■ **Written task**: Would you please copy each line below that includes the string "August"?

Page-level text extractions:
════════════════

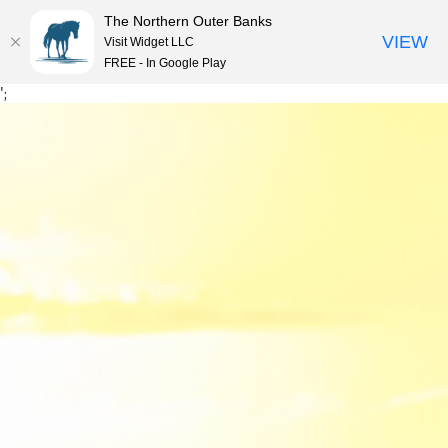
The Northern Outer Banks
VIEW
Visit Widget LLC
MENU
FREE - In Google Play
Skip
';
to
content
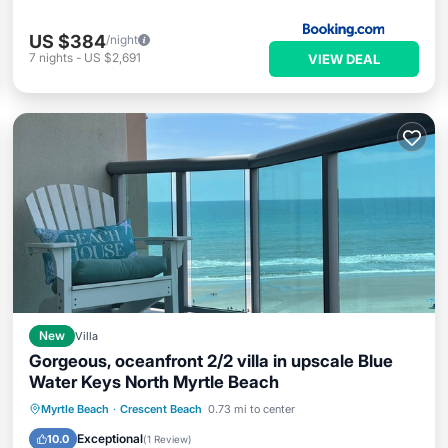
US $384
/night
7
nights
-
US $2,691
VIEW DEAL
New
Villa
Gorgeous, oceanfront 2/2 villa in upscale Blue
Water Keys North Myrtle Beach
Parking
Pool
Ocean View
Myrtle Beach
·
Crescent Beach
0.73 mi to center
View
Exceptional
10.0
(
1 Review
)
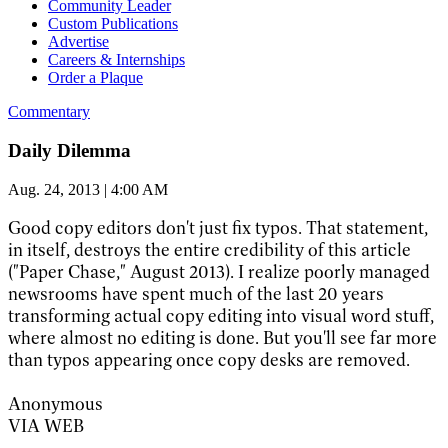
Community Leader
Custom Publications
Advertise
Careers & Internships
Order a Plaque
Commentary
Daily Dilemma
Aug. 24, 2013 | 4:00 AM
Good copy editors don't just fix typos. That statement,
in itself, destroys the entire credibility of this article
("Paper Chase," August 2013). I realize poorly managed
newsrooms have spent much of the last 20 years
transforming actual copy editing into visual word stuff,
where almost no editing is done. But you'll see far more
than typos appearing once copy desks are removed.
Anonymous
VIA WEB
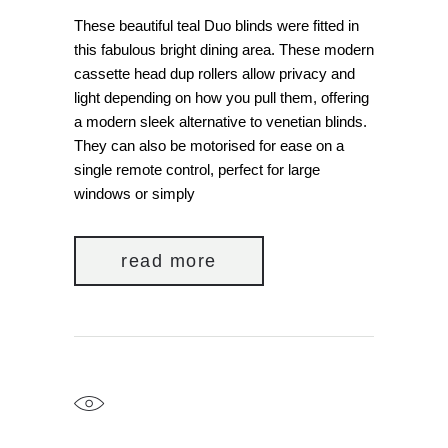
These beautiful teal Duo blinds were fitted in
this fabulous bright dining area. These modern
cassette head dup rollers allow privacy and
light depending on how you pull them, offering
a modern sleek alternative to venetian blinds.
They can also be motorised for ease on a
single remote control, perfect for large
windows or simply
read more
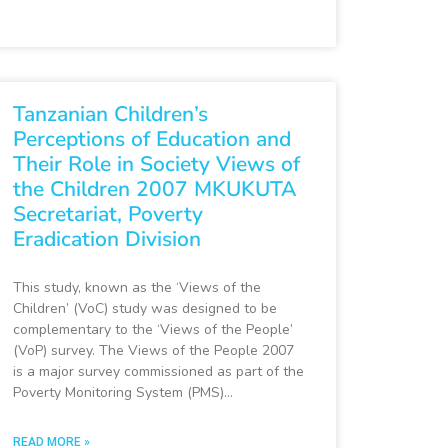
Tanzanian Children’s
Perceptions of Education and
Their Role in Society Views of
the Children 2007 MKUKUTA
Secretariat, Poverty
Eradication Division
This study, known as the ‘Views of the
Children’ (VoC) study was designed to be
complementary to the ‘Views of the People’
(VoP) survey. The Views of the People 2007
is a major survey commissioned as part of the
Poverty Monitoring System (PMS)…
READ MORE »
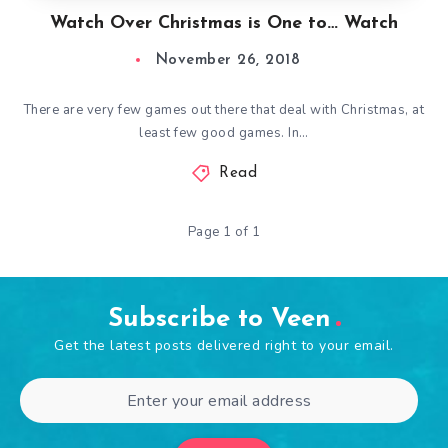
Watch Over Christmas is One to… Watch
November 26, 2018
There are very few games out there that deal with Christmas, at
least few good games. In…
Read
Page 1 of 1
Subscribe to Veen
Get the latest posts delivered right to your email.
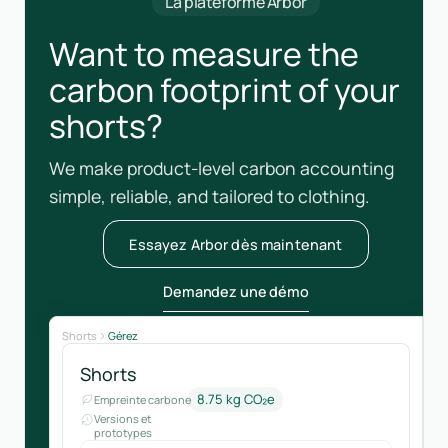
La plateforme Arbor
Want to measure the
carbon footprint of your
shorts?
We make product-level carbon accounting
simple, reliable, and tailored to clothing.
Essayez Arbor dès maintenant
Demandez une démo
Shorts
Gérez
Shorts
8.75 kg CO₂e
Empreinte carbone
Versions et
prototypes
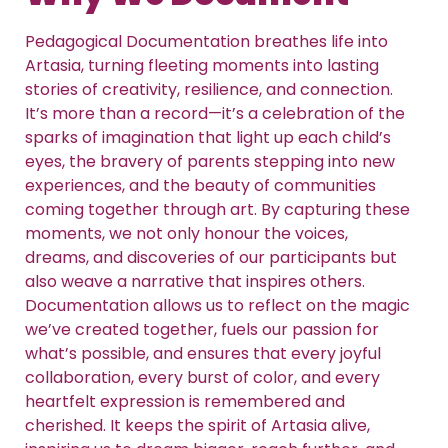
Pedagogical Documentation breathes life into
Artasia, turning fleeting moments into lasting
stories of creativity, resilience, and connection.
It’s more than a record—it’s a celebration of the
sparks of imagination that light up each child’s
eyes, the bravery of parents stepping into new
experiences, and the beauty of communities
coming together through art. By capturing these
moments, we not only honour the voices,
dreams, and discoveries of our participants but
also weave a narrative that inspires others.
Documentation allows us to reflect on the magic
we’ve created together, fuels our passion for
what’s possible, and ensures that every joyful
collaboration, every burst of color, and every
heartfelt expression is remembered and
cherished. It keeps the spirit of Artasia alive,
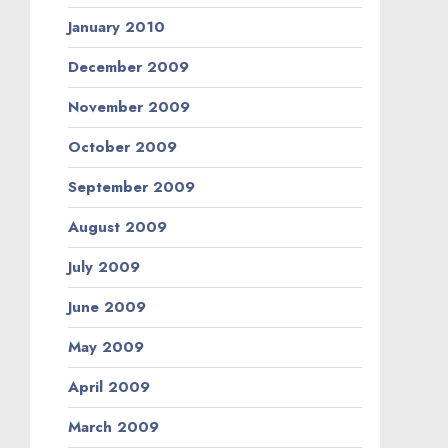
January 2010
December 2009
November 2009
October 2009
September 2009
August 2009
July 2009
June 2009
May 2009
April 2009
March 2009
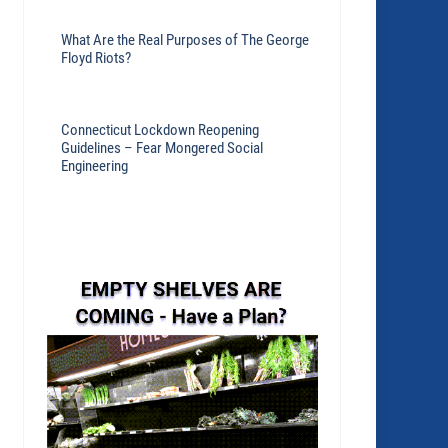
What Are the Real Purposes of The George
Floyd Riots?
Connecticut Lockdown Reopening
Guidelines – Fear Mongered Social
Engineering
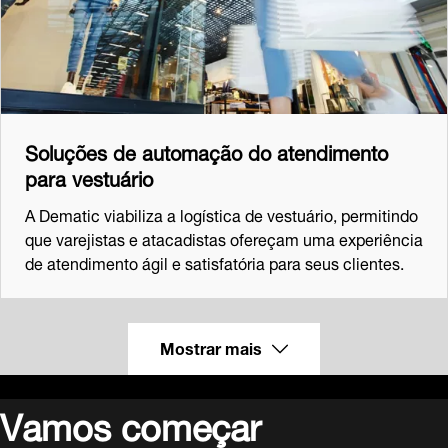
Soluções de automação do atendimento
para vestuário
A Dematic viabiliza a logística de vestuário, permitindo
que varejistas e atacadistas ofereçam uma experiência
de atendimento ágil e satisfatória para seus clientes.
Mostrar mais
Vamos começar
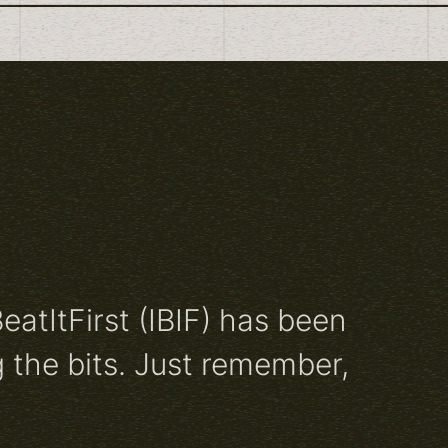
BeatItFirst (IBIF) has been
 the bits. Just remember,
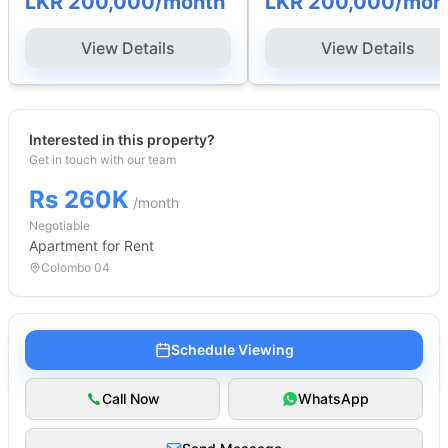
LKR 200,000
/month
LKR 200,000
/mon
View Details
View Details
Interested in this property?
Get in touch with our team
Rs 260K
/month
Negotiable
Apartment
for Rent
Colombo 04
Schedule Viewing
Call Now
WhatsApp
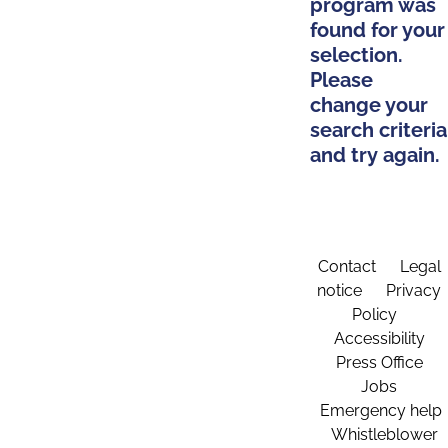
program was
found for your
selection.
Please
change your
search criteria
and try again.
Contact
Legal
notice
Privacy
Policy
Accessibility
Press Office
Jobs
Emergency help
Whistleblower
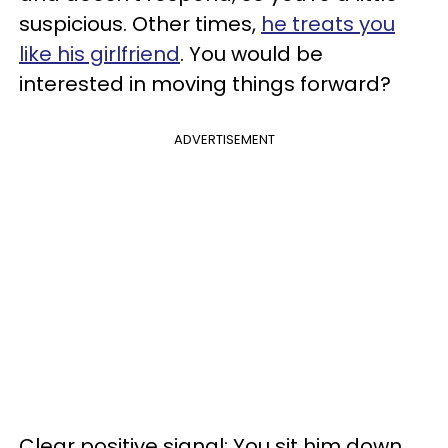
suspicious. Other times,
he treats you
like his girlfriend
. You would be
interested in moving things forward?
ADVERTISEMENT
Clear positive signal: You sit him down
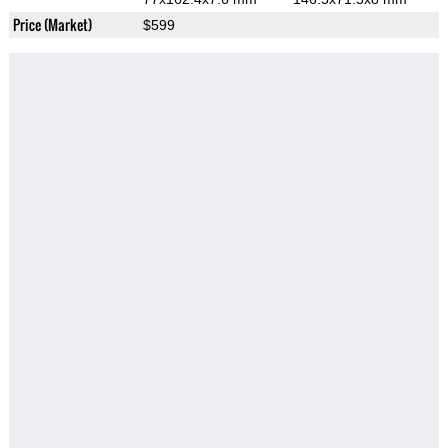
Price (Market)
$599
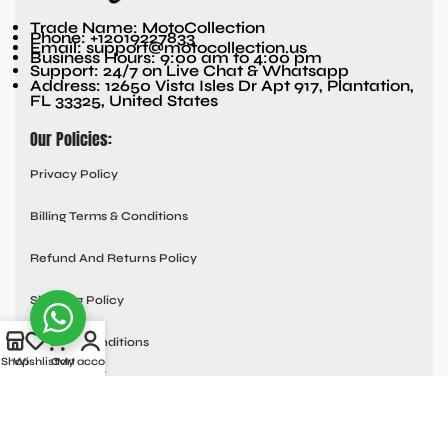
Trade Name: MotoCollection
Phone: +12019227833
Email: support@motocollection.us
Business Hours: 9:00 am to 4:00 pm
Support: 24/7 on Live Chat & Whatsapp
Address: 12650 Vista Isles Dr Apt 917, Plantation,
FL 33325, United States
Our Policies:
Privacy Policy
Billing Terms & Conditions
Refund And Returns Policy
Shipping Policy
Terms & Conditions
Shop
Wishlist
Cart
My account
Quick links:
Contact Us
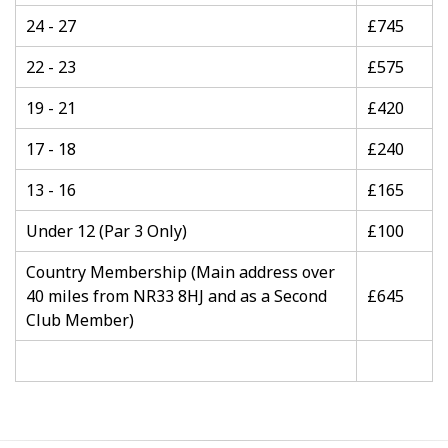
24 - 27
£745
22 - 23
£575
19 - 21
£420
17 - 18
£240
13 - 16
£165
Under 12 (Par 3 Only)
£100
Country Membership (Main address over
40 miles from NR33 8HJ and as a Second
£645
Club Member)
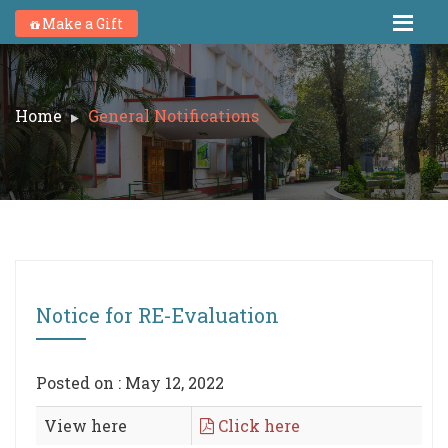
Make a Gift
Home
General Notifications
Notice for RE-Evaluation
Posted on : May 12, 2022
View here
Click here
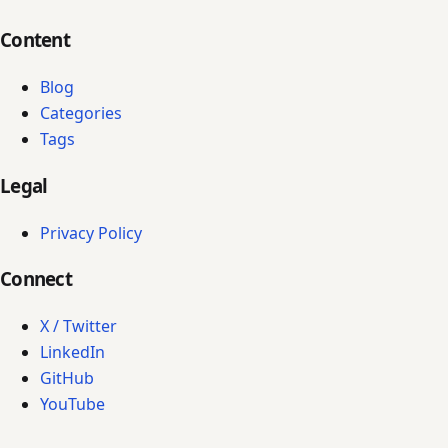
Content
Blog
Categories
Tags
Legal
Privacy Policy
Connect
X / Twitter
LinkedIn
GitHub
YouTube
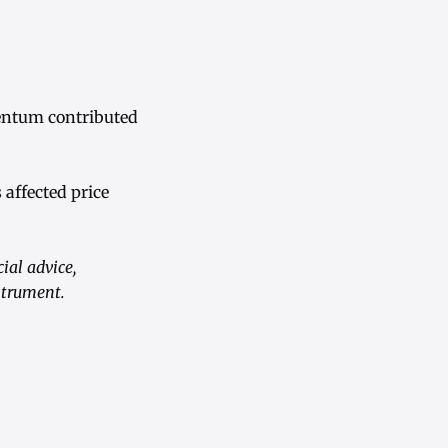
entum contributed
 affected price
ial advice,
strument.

════════════════

■ **Task solution**:
("Paper Chase," August 2013). I realize poorly managed
August 2009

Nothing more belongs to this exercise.